_What you should do_
A faithful copy is required. Print each line of the data exactly and omit the pictures.

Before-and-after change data

:::::

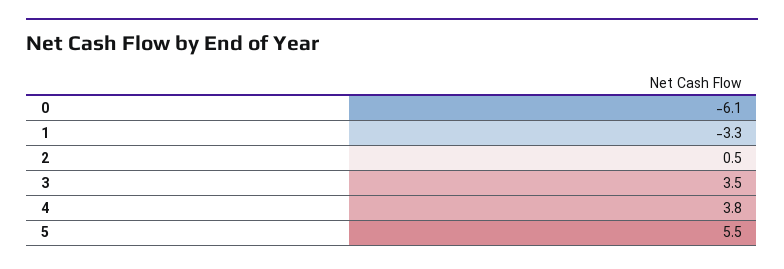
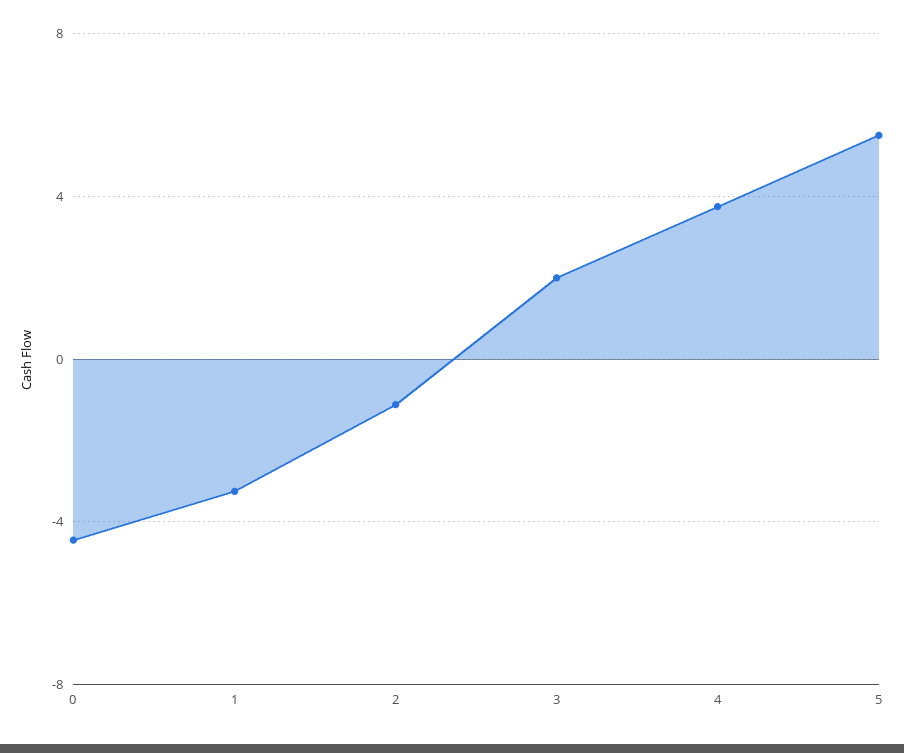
0: -6.1 -> -4.5
2: 0.5 -> -1
3: 3.5 -> 2

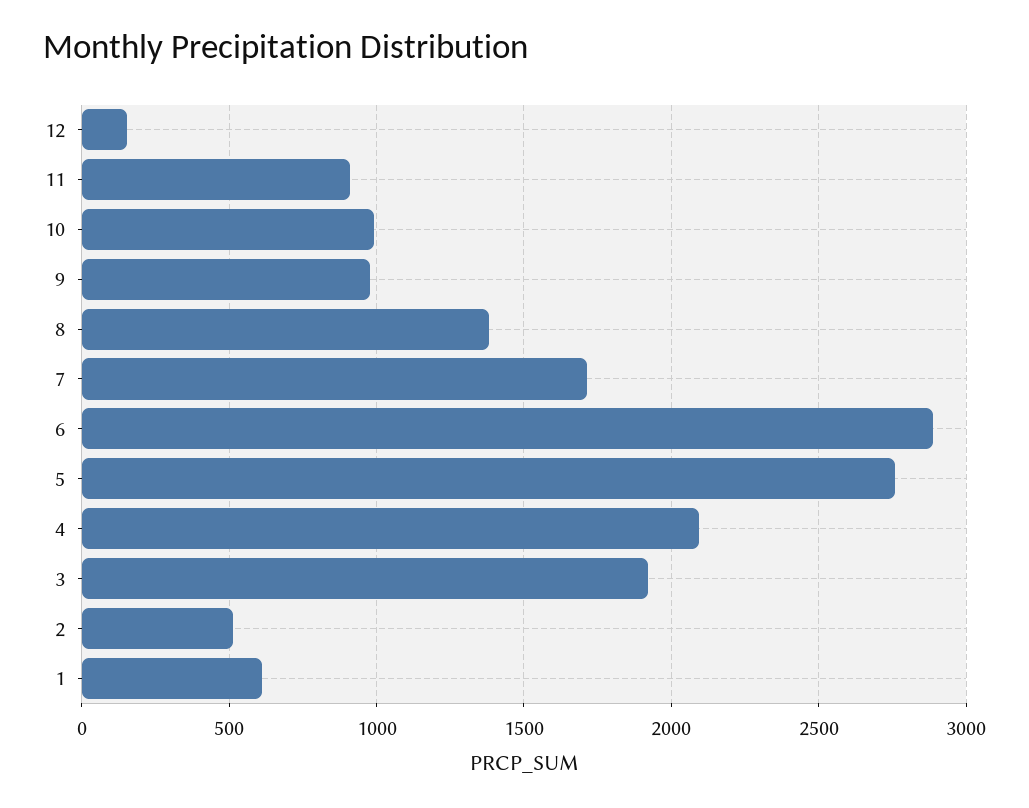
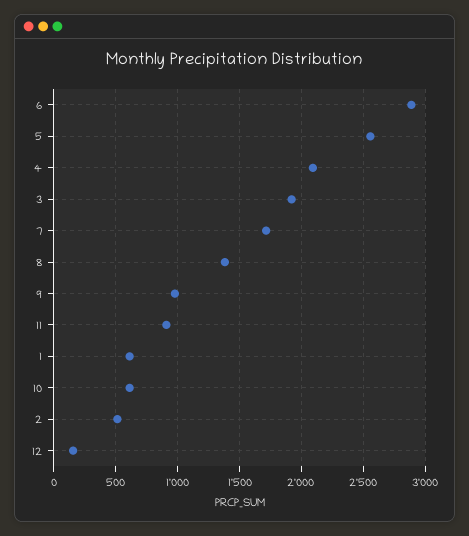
10: 1000 -> 600
5: 2750 -> 2550

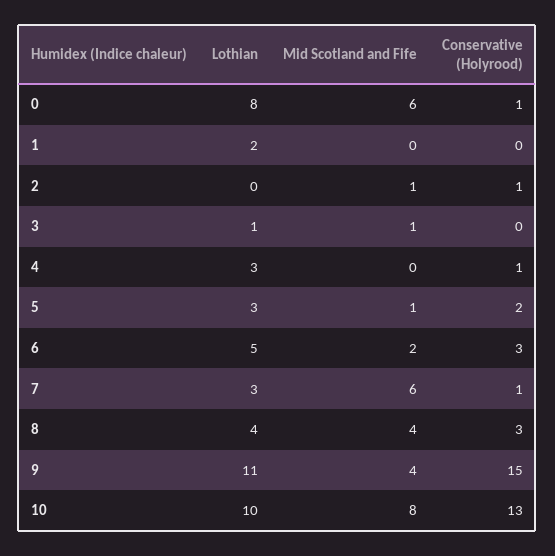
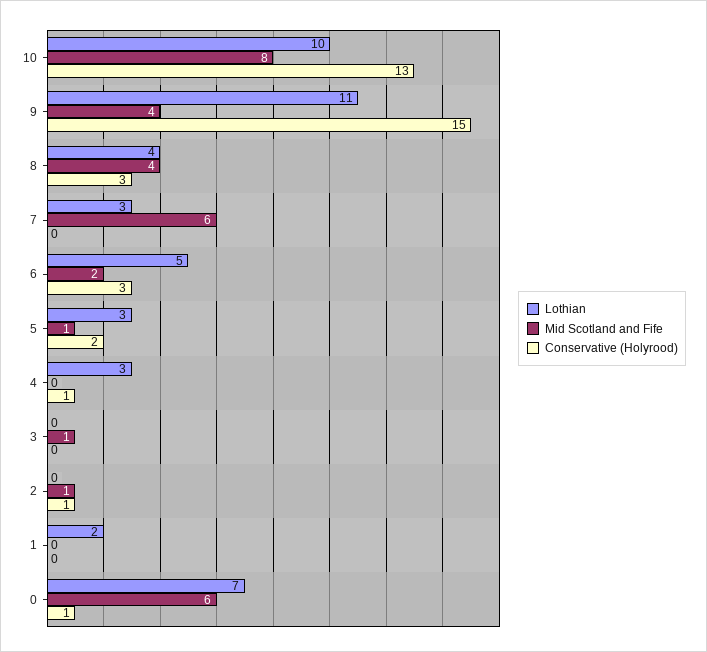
Lothian, 0: 8 -> 7
Lothian, 3: 1 -> 0
Conservative (Holyrood), 7: 1 -> 0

:::::

_Answer to the problem_
0: -6.1 -> -4.5
2: 0.5 -> -1
3: 3.5 -> 2

10: 1000 -> 600
5: 2750 -> 2550

Lothian, 0: 8 -> 7
Lothian, 3: 1 -> 0
Conservative (Holyrood), 7: 1 -> 0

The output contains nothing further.